Small trigger warning to everyone reading this. It contains my experience with rape.
Dear Diary, since I was small I never was able to write a Diary to write down my thoughts. Many of them have been broken into by my sister to read to her friends, so I never put angthing important in there.
Now .... I do not care if people see this, but I just wanna spill out my heart and alle the bad things that happened back then.W;hen I was little, by my own brother, I still remember it to this day, was raped. It only happened once he didn't do it fully, but it was still enough to stay in my head. as a teeny wheeny child I didn't know what happend then. I thought my brother just wanted to play a little, I mean, he was my Brother, my older Brother. It happened some other times too, but there was only touching. When I grew up I forgot about it all, thought it was all just a dream made up by my horny teenage mind. But it wasn't. One day it happened some time after christmas. About 3years ago I think it was. He tried it again. He was drunk, not violent, he never was. But the way he took me to his room, I thought he only wanted my help with something. Inside he turned off the light and softly began to touch me. I felt repulsed. I asked him if he really is doing what I think he was doing. He kept silent. Kissing my neck. Moving his hand softly downwards and moving his fingers. I stopped him, thank god. And left the room. I couldn't sleep that night. My little sister slept in the bed just next to mine.
Layibg on the bed I still felt his hand touching me down there. It was tingling. I think what I did after that was not sonething I should have done. I masturbated to it. Crying while doing so. Just hoping to get the itchy feeling away.
A month later I told my older sister about it. As my mother screamed at my brother for alcohol abuse and for losibg his money on the machine.
She told my mom. I've never felt so exposed in my life.
I only told then about that night, nothing more.

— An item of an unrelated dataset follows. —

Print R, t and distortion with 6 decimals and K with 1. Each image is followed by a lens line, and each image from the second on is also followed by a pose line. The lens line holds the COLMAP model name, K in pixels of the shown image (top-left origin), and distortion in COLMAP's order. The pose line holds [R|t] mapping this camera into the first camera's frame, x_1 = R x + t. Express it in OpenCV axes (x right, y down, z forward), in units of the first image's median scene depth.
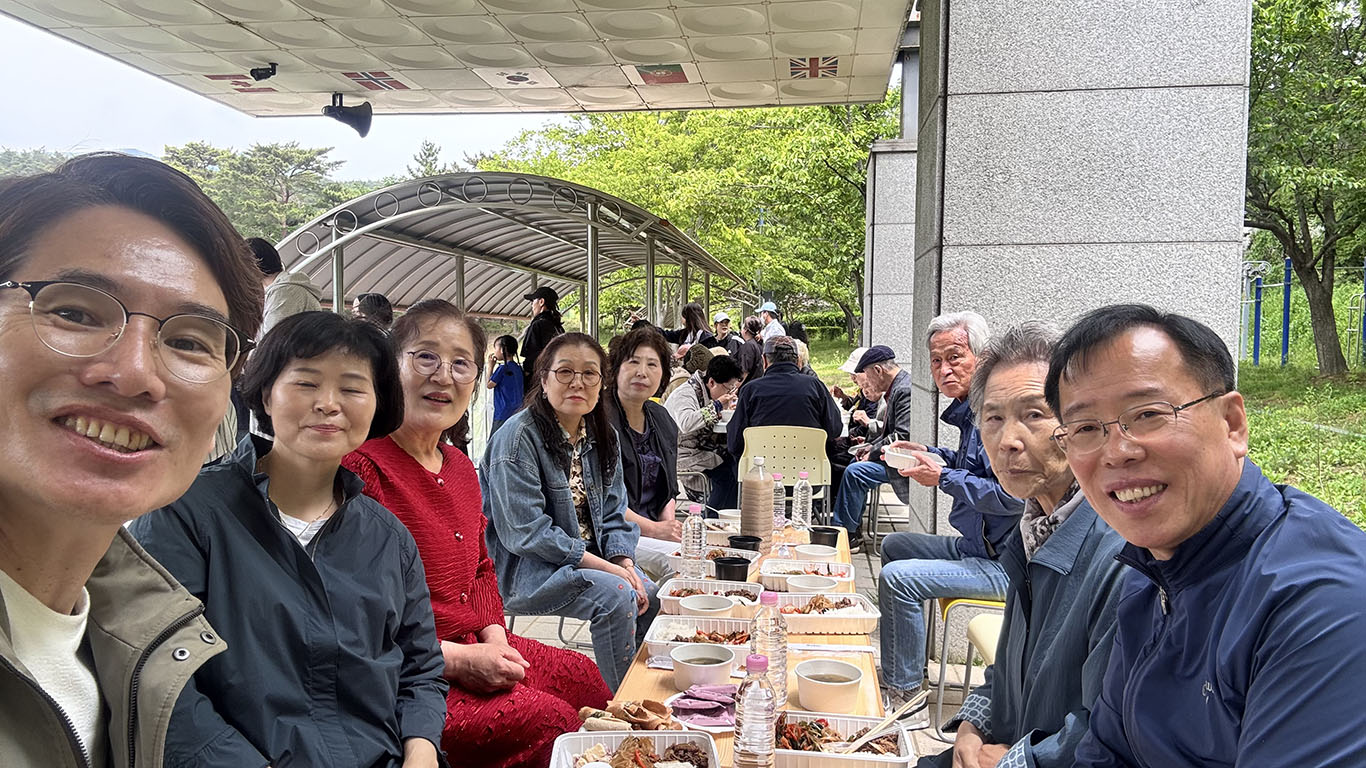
lens RADIAL K [[970.4, 0, 679.5], [0, 970.4, 395.2], [0, 0, 1]] dist [0.035859, -0.011268]
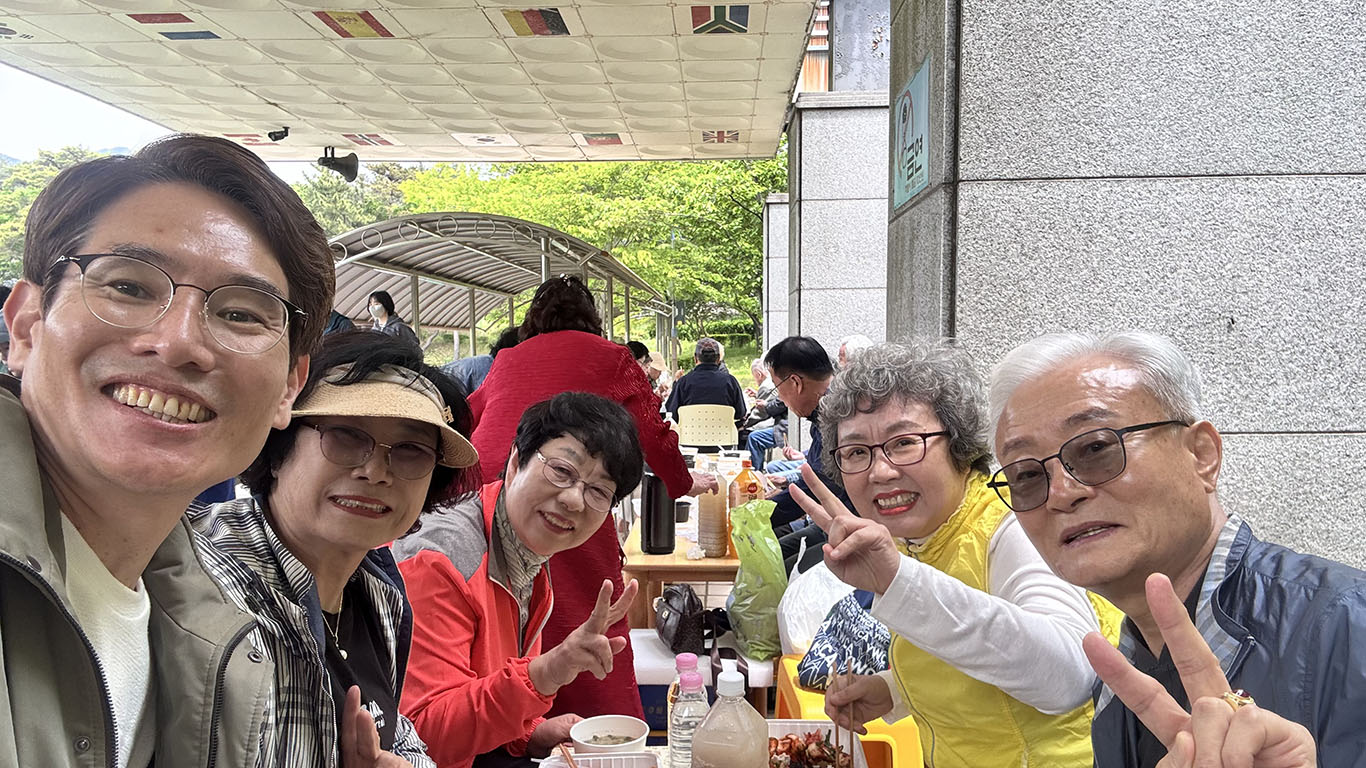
lens RADIAL K [[970.4, 0, 690.0], [0, 970.4, 389.3], [0, 0, 1]] dist [0.035859, -0.011268]
pose [[0.994650, -0.015399, 0.102152, -0.034175], [0.016837, 0.999771, -0.013227, 0.014001], [-0.101925, 0.014876, 0.994681, -0.234862]]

A week later I remembered that time when I was younger, where he tried doing it.
With my stupid hopeful mind I went to my mother and told her about it. She laughed.. She fucjing laughed at it. Saying I'm just trying to create something that isn't there.
2 years after that I though to tell my friend about it, my best friend. We were having a deep talk, it was only about her and her problems and I thought that I could maybe at least once share one of mine, where someone would feels sad for me, at least give me some pity.... She completely ignored it, she continued about her own sob stories. I stopped telling her about myself
After some time my older sister said sonething strange, when we got back to the talk about what happened. She said that maybe that is the reason why she sometimes wakes up with a sore throat and a hurting back... Since then I stopped telling my Family something about myself
A Family friend.. We talked about my older sisters irresponsible way of handling the money my mother gives her for her tuition. Spending it on alcohol etc. Whilr my mother didn't want to pay for my tuition.. There I opened myself about it to him. Again, it was completely ignored.
My Diary, now tell me, why? Why is everyone like this. Noone tries to console me. Noone blames him for his wrong doings.
Is it me? Am I the problem?Did I do something that urges people to ignore my hurt, my suffering?
I continued to live with him under the same roof till 4 months ago. He finally left the home.
Maybe now I can try to heal. Maybe I will find someone I could tell all my problems to that does not just ignore it and continue on.
My Dear Diary, I hope I didn't bore you, crying and telling about myself.
Maybe noone will ever let me speak out my hurt, but maybe you will accept it.
Thanks. For listening to my hurt, my pain, the one and only time where I scream about this pain of mine to the world.